The closest images ever taken of the sun have been revealed, showing mini solar flares dotted across its surface.
The Solar Orbiter, a European Space Agency satellite designed and built in the UK, took the pictures when it came within 47 million miles of the sun’s surface in mid-June.
Known as a perihelion, the close pass put the spacecraft between the orbits of Venus and Mercury.
Solar flares were seen on the surface, which are brief eruptions of high-energy radiation from the sun’s surface that can cause radio and magnetic disturbances on the Earth.
Dr Caroline Harper, head of space science at the UK space agency, said the scientists were excited by the presence of “campfires” that are “millions of times smaller than the solar flares”.
She said: “We do not really know what they [the campfires] are doing but there is speculation that they might play a role in coronal heating, a mysterious process whereby the outer layer of the sun, known as the corona, is much hotter [around 300 times] than the layers below.
“These campfires may be contributing to that in a way we do not know yet.”
Scientists will now monitor the campfires’ temperatures using an instrument on the spacecraft known as Spectral Imaging of the Coronal Environment, or SPICE.
The Solar Orbiter will also help scientists piece together the sun’s atmospheric layers and analyse the solar wind – the stream of highly energetic particles emitted by the star.
This could help scientists make predictions on space weather events which can damage orbiting satellites and disrupt infrastructure on earth that mobile phones, transport, GPS signals and electricity networks rely on.

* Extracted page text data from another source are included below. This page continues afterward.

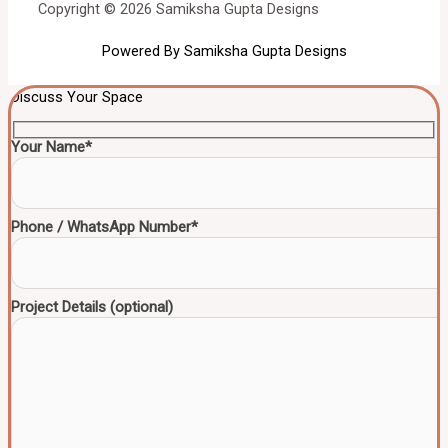
Copyright © 2026 Samiksha Gupta Designs
Powered By Samiksha Gupta Designs
Discuss Your Space
Your Name*
Phone / WhatsApp Number*
Project Details (optional)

Dr Harper added: “The science will allow us to start improving our operational capability to predict the space weather, just like you predict the weather here on Earth.”

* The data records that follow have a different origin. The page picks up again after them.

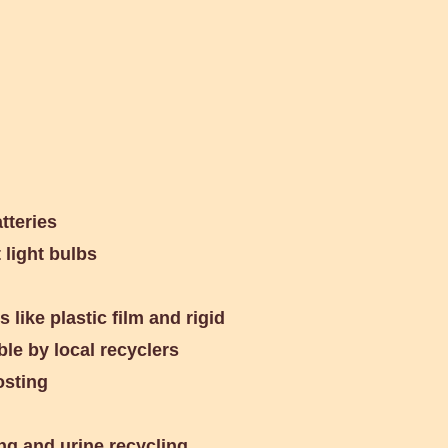
Library
tteries
light bulbs
 like plastic film and rigid
ble by local recyclers
osting
g and urine recycling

The satellite will go close to the sun every five months, and at its closest will only be 26 million miles away, closer than Mercury, the planet nearest to the sun.
It will use the gravitational force of Venus and Earth to adjust its trajectory, before getting into operational orbit in November 2021.
“At that point, it will send back much more data about the sun’s surface,” Dr Harper said.
“It will also be flying over the poles of the sun and take images.”
She added that the UK has leading roles on four of the 10 scientific instruments on board the Solar Orbiter, which was constructed by Airbus in Stevenage and blasted off from NASA’s Cape Canaveral site in Florida on 10 February.